How to do BCNF decompostion?

A relation R(A,B.C,D)

and functional dependency

AB-> C

C-AD

H ow to decompose into BCNF ?

4Comments
GAURAV PARASHAR @parashar25
15 Sep 2017 04:31 pm

1)Assuming no attribute has multiple values, the relation is in 1NF.

2) here the candidate key is AB (as B is not in the right side in any FD, and B comes with A from FD-1. So, candidate key is AB. D is derived transitively from C). Since C is fully functional dependent on AB , and D is transitively dependent on C. So this is in 2NF.

3) since, we can derive D and A from C , which is not a candidate key, this is not in 3NF.

To make it in 3NF, we make 2 relations R¹(A,B,C) having FDs {AB->C} and R² (C,D) having FDs { C->D}. Now, it is in 3NF.

4) Now, BCNF says that , right side of all FD should be a super key.For R¹ AB is the candidate key and hence, it is also a super key. C is dependent on AB. So R¹ is in BCNF.

For R²,  C->D, i.e., D is dependent on C, so C is made a foreign key in R², so this relation is also in BCNF.

 

Hence, breaking R in R¹ (A,B,C) and R²(C,D) makes both the relations in BCNF.

 

kanika arora @kanikaarora
15 Sep 2017 11:30 pm

we eliminated A from relation R2 because it is in first relation is this the only reason ?

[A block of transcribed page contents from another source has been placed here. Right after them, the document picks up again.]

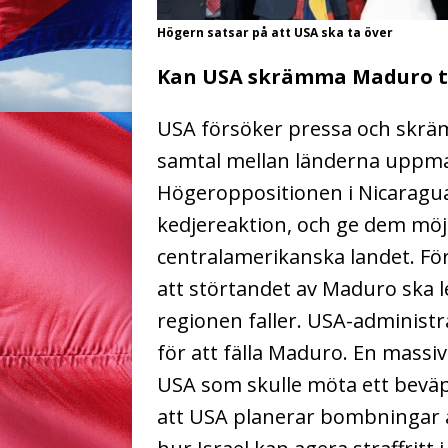
Högern satsar på att USA ska ta över
Kan USA skrämma Maduro ti
USA försöker pressa och skräm
samtal mellan länderna uppma
Högeroppositionen i Nicaragua
kedjereaktion, och ge dem möjl
centralamerikanska landet. För
att störtandet av Maduro ska led
regionen faller. USA-administ
för att fälla Maduro. En massiv
USA som skulle möta ett beväpn
att USA planerar bombningar a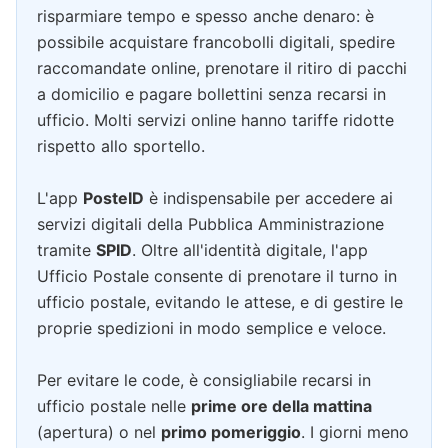
risparmiare tempo e spesso anche denaro: è
possibile acquistare francobolli digitali, spedire
raccomandate online, prenotare il ritiro di pacchi
a domicilio e pagare bollettini senza recarsi in
ufficio. Molti servizi online hanno tariffe ridotte
rispetto allo sportello.
L'app
PosteID
è indispensabile per accedere ai
servizi digitali della Pubblica Amministrazione
tramite
SPID
. Oltre all'identità digitale, l'app
Ufficio Postale consente di prenotare il turno in
ufficio postale, evitando le attese, e di gestire le
proprie spedizioni in modo semplice e veloce.
Per evitare le code, è consigliabile recarsi in
ufficio postale nelle
prime ore della mattina
(apertura) o nel
primo pomeriggio
. I giorni meno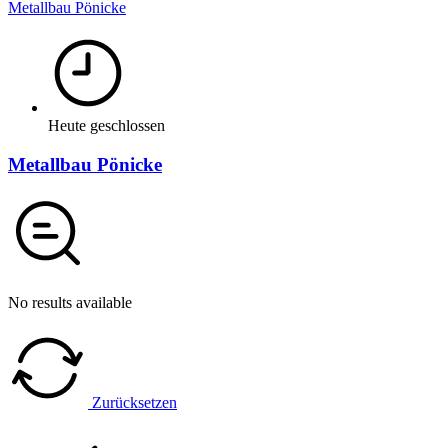
Metallbau Pönicke
Heute geschlossen
Metallbau Pönicke
No results available
Zurücksetzen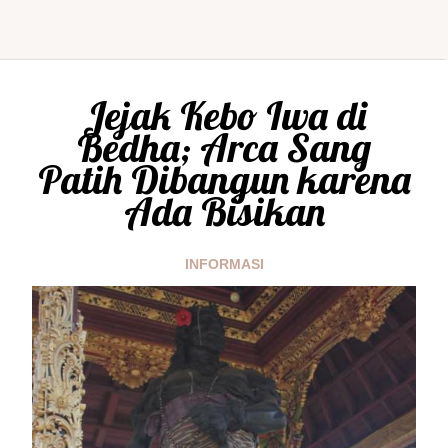
Jejak Kebo Iwa di
Bedha; Arca Sang
Patih Dibangun karena
Ada Bisikan
INFORMASI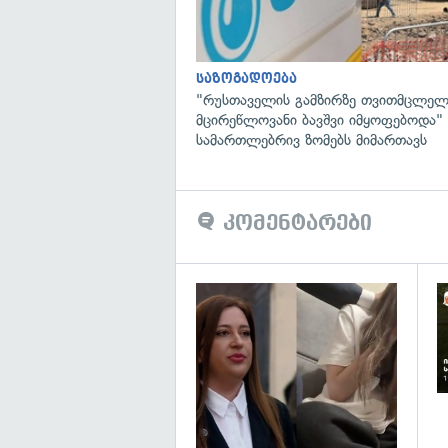
საზოგადოება
"რუსთაველის გამზირზე თვითმცლელ
მცირეწლოვანი ბავშვი იმყოფებოდა
სამართლებრივ ზომებს მიმართავს
კომენტარები
გა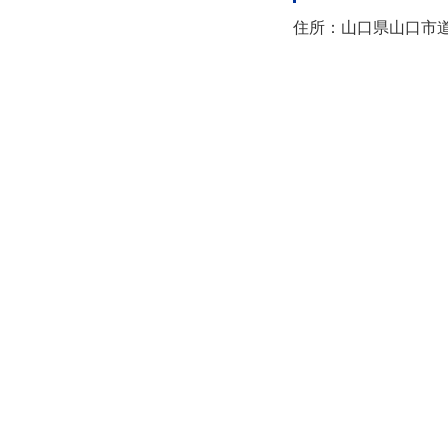
住所：山口県山口市道場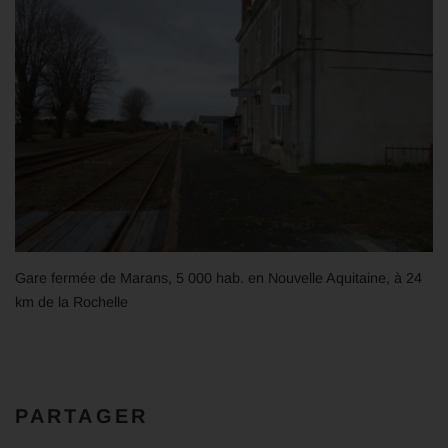
Gare fermée de Marans, 5 000 hab. en Nouvelle Aquitaine, à 24
km de la Rochelle
PARTAGER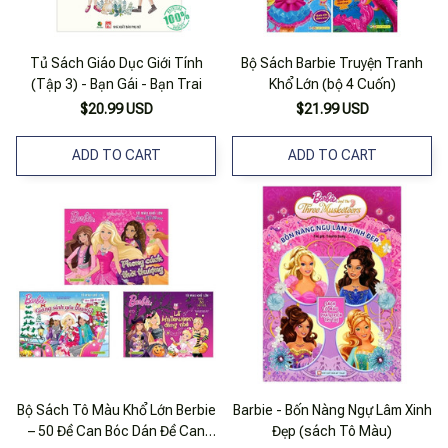
Tủ Sách Giáo Dục Giới Tính
Bộ Sách Barbie Truyện Tranh
(Tập 3) - Bạn Gái - Bạn Trai
Khổ Lớn (bộ 4 Cuốn)
$20.99 USD
$21.99 USD
ADD TO CART
ADD TO CART
Bộ Sách Tô Màu Khổ Lớn Berbie
Barbie - Bốn Nàng Ngự Lâm Xinh
– 50 Đề Can Bóc Dán Đề Can
Đẹp (sách Tô Màu)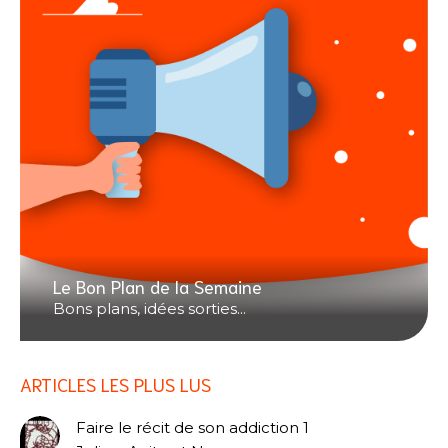
Le Bon Plan de la Semaine
Bons plans, idées sorties...
ARTICLES LES PLUS LUS
Faire le récit de son addiction 1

GAURAV PARASHAR @parashar25
16 Sep 2017 12:44 am

Yes. Since AB is the candidate key, A belongs to prime attribute. So any non-prime attribute functionally detrimining a prime attribute makes no sense. So we can eliminate that..also if you look closely, the dependencies are preserved.

kanika arora @kanikaarora
16 Sep 2017 11:41 pm

thankyou for the answer